▶ **Taakdoel**: Vermeld hoeveel regels van de lijst het woord "equipped" bevatten. Geef alleen het getal.

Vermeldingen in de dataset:
++++++++++

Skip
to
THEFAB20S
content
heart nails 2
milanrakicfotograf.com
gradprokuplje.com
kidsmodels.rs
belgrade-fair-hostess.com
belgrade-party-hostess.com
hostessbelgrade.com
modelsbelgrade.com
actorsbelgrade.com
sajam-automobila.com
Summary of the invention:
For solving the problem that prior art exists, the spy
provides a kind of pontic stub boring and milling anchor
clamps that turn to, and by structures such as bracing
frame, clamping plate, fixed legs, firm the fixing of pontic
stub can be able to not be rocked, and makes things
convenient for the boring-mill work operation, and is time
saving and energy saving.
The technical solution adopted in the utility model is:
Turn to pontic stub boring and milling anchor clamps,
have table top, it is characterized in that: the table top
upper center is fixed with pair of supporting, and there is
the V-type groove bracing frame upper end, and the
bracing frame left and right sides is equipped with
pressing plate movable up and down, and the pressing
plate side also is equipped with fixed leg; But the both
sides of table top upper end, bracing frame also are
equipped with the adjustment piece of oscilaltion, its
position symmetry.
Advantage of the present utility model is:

++++++++++

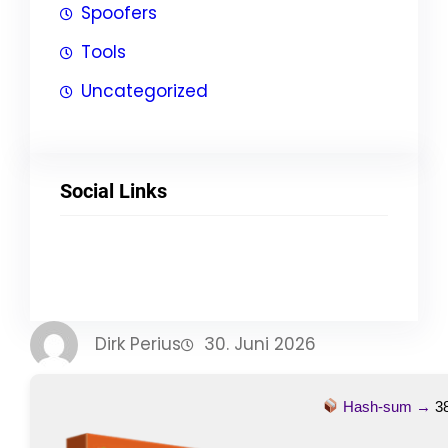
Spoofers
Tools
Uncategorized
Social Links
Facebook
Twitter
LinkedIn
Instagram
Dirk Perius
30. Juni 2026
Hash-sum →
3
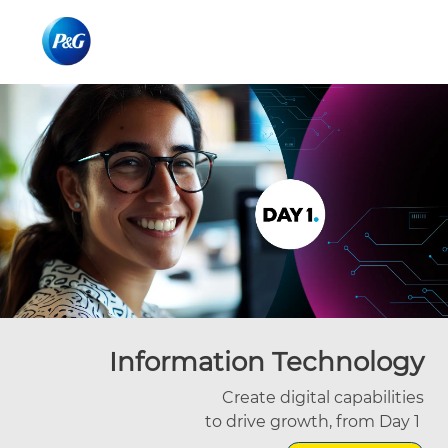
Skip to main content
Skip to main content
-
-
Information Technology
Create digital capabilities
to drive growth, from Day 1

++++++++++

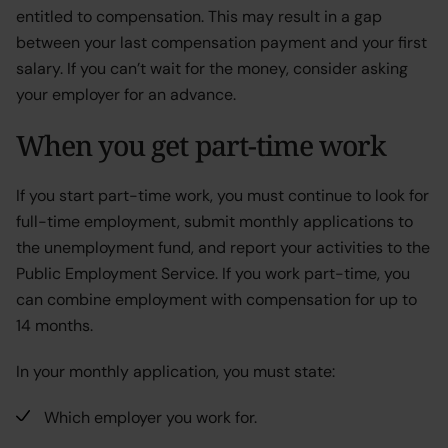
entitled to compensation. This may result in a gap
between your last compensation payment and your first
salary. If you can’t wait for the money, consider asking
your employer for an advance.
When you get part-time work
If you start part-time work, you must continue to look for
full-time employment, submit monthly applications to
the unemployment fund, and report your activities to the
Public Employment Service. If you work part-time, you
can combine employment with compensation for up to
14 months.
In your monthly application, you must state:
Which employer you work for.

++++++++++

▶ **Uitgewerkte opdracht**: 3